Making Best Use of Data Center Space: Density Vs. Isolation
jfruh writes The ability to cram multiple virtual servers on a single physical computer is tempting — so tempting that many shops overlook the downsides of having so many important systems subject to a single point of physical failure. But how can you isolate your servers physically but still take up less room? Matthew Mobrea takes a look at the options, including new server platforms that offer what he calls "dense isolation."
Heck, 13 years ago at a Canadian federal government job we swapped our web servers for blades.
Which was pretty bleeding-edge at the time, since the first blade server was 2001. So not sure what your point about the government is - they weren't late to the party, far from it.
Judging from their figures, "extremely dense" ("375 GFLOPS/kW") is actually fairly mediocre, considering that the Blue Gene/Q figures with POWER chips is several times better. That's obviously not exactly relevant for generic server workloads, but I wonder what the figures on those are.
Ezekiel 23:20
is not good.
The problem with slashdot is that most of its users were bullied and stuffed into lockers as kids!
Put all your eggs in one basket.
Then make sure you have copies of that basket.
If you're really worried, put half the eggs in one basket and half in another.
We need an article for this?
Hyper-V High Availability Cluster. It's right there in Windows Server. Other OS's have similar capabilities.
Virtualise everything (there are a lot more advantages than mere consolidation - you have to LOVE the boot-time on a VM server as it doesn't have to mess about in the BIOS or spin up the disks from their BIOS-compatible modes, etc.), then make sure you replicate that to your failover sites / hardware.
Look at the likes of HP Moonshot and AMD Seamicro. Those are some nice toys to play with ...
Nor are they "isolated". All of the blades connect to the same backplane.
And moving VM's between individual blades is a hassle unless you use some form of shared storage. Which makes them even less "isolated" but more redundant.
This reads more like he just wanted to show off that he calls blade servers "dense isolation".
VM is not magic. Also look into "fail over".
If you have to be called in to replace a CPU at 4 am then you have not planned correctly.
He should consider using virtualization to increase his uptime since he is worried about multiple important systems on a single server. Virtualization gives you such good yields in consolidation, you can come out ahead while still using redundancy features like VMware FaultTolerance. Your vm runs "in-step" on two hosts, and will survive even if either host fails. Just requires 2X the used memory. That's still only the most extreme case though like for databases, as most servers should be able to survive a reboot (which is what happens when your host dies and there is capacity left in your cluster. The VM powers back up on another host.
I'll accept the idea that somewhere somebody has so many servers and so little space that a blade center was the only way they could achieve the density they needed.

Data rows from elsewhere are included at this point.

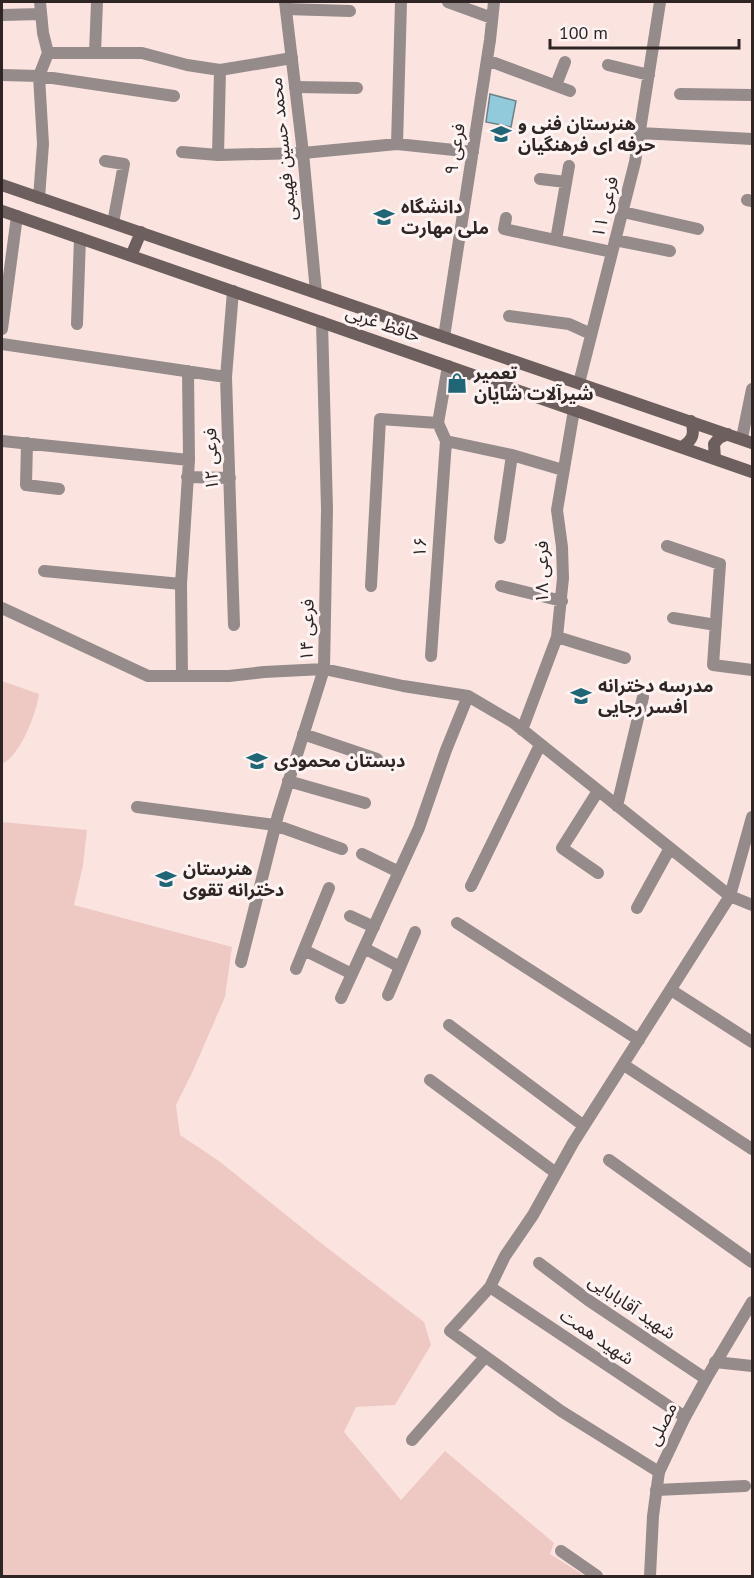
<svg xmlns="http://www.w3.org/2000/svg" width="754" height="1578" viewBox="0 0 754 1578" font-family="'PT Sans','Noto Sans Arabic',sans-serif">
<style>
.green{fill:#eec9c3}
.building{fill:#90cadb;stroke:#6d8288;stroke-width:1.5}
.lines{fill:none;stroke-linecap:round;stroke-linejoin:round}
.minor{stroke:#958b8a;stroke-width:12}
.tertiary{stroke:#958b8a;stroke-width:12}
.secondary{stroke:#6d5f5d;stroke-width:12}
.labels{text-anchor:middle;stroke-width:6;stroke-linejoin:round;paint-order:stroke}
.poi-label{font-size:18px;font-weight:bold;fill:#2e2524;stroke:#fef4f3;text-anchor:start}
.street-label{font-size:18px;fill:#2e2524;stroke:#fef4f3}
</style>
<rect width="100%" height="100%" fill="#fbe4e0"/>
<path class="green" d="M2,681L39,694C36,714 21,755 2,764Z
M2,822L87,830L83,865L74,905L232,947L225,997L192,1073L176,1105L180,1135L219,1161L321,1243L424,1322L431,1345L395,1405L356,1407L344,1432L401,1500L445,1451L554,1543L550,1554L585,1576H2Z"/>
<path class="building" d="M490,94L516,101L511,127L486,122Z"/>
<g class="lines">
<path class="minor" d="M448,2L492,18
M286,9L350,11
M2,15L41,14
M48,53H142L187,65L220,70L292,58
M95,53L97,2
M487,60L570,91
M608,65L649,75
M2,75L39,76L174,96
M556,85L565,62
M295,87L357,88
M680,94L752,95
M640,133L752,139
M397,144L401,2
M182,152L218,155L303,153L397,144L473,152
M218,155L220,70
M105,161L124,164L113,223
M540,179L566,182
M39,198L43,144L39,76L48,53L43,33L40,2
M747,200L752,201
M623,212L698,229
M506,218L504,229L612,252
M556,240L569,166
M615,240L670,251
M233,291L226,377L234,625
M509,316L569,324L591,334
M77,324L80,238
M2,329L17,216
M444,337L490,40L494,2
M2,344L226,377
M448,366L438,423L446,441L512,455L563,470
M579,383L635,162L660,2
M742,438L752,389
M2,441L189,460
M27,443L26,485L59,489
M187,477L230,478
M500,538L512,455
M667,546L720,564L713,665L752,670
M44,571L181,584
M371,586L380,419L438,423
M501,586L562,601
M2,608L148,676H229L264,672L324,669L403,686L468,696L514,723L730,896L752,905
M673,618L716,625
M557,637L625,658
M431,656L446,441
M182,676L181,584L189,460L188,371
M522,730L557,637L563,578L562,547L557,510L574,410
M303,734L377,759
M288,781L365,803
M598,791L562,848L598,873
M617,806L643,697
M137,807L275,825L342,849
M362,854L399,872
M471,886L540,745
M637,908L670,848
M350,916L374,927
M457,923L639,1040
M364,948L400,967
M304,950L352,974
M241,962L278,815L324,669L327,509L322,322
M296,969L329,888
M671,990L752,1042
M388,995L415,932
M341,998L419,828L446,750L468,696
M449,1025L584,1126
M624,1065L752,1149
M430,1080L556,1173
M609,1160L752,1262
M539,1263L588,1300L706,1379
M490,1287L685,1417
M715,1362L752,1366
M412,1440L485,1357
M659,1472L561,1411L450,1331L490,1287L505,1256L533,1215L573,1143L730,896L752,817
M656,1490L745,1486
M561,1551L597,1576"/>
<path class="tertiary" d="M285,2L303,153L316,292
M650,1576L653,1516L659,1472L685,1417L706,1379L752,1302"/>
<path class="secondary" d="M2,185L752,443
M2,211L752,472
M131,256L141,232
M682,447C693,440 695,434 691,421
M715,459L714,444L719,438L728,434"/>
</g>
<defs>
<g id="school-bare" transform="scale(1.62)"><path d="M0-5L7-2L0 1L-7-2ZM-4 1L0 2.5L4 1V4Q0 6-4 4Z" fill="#216677" stroke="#fef4f3" stroke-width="2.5" paint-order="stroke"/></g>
<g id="university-bare" transform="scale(1.62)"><path d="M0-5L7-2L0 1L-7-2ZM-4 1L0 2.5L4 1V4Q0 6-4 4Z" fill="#216677" stroke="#fef4f3" stroke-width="2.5" paint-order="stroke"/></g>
<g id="shop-bare" transform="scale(1.62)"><path d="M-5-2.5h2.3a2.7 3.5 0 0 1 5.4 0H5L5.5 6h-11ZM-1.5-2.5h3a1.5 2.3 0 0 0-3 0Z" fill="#216677" stroke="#fef4f3" stroke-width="2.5" paint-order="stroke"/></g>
</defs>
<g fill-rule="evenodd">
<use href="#school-bare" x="501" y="134"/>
<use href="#university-bare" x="384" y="217"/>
<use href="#shop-bare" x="457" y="383"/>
<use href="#school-bare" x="581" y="696"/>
<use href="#school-bare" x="257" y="761"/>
<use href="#school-bare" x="166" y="879"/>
</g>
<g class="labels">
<g class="poi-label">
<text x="518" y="130">هنرستان فنی و<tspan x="518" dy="21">حرفه ای فرهنگیان</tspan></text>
<text x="401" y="213">دانشگاه<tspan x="401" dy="21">ملی مهارت</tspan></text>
<text x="474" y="379">تعمیر<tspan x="474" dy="21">شیرآلات شایان</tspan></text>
<text x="598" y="692">مدرسه دخترانه<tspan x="598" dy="21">افسر رجایی</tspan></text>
<text x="274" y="767">دبستان محمودی</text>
<text x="183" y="875">هنرستان<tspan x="183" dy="21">دخترانه تقوی</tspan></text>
</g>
<g class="street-label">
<text transform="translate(283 149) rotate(-96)" y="6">محمد حسین فهیمی</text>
<text transform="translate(455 149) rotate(-81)" y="6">فرعی ۹</text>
<text transform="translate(605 207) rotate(-76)" y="6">فرعی ۱۱</text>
<text transform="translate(383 324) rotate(19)" y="6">حافظ غربی</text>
<text transform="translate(211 459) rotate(-92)" y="6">فرعی ۱۲</text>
<text transform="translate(420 547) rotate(-86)" y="6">۱۶</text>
<text transform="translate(542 572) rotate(-90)" y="6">فرعی ۱۸</text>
<text transform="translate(307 630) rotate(-89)" y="6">فرعی ۱۴</text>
<text transform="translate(632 1307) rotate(34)" y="6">شهید آقابابایی</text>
<text transform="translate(597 1337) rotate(34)" y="6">شهید همت</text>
<text transform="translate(662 1424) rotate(-64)" y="6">مصلی</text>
</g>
</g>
<rect width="754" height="1578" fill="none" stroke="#2e2524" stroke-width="6"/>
<path d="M550 39v9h189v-9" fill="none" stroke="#2e2524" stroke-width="3"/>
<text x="559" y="39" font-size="18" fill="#2e2524" stroke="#fef4f3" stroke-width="4.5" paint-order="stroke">100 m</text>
</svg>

Except I've never seen it -- all the blade centers I've ever seen have been partially full and the equivilent 1U and 2U servers probably would have fit in the same or less space than the blade chasis was occupying.
And almost always there's a mongolian clusterfuck when they decide to add blades to the chasis -- which they inevitably do, because they have so much money sunk into the blades that there's no way out from under it.
The mongolian clusterfuck is the result of the byzantine cofiguration rules each vendor has for determining a blade's NIC or FC mapping with the blade center's (overpriced) internal switch bays. Half or full height? LoM or mezzanine slot? Which mez slot? Which blade slot? Oh, you want an extra NIC on that blade? Sorry, the mapping requires an additional switching module which will cost you more than any decent L3 48 port gig switch.
Whatever the savings from the blade center (and maybe in some metered situation there is power savings of couple hundred watts) is easily lost in hours of troubleshooting when trying to do something different.
Blade centers always look like some kind of pre-virtualization version of server consolidation that became obsolete once 24U of servers could easily be run on 8U or less of VM host and SAN. They would be a lot more interesting if their mapping regeimes weren't hard wired -- blade advocates give me blahblah "point of failure" about a switchable/configurable backplane.
The SAN is usually less of a single point of failure because they usually have a lot of redundancy built-in, redundant storage processors, multiple backplanes, etc. You're right that off-site replication is still important, but usually more for whole site loss than storage loss.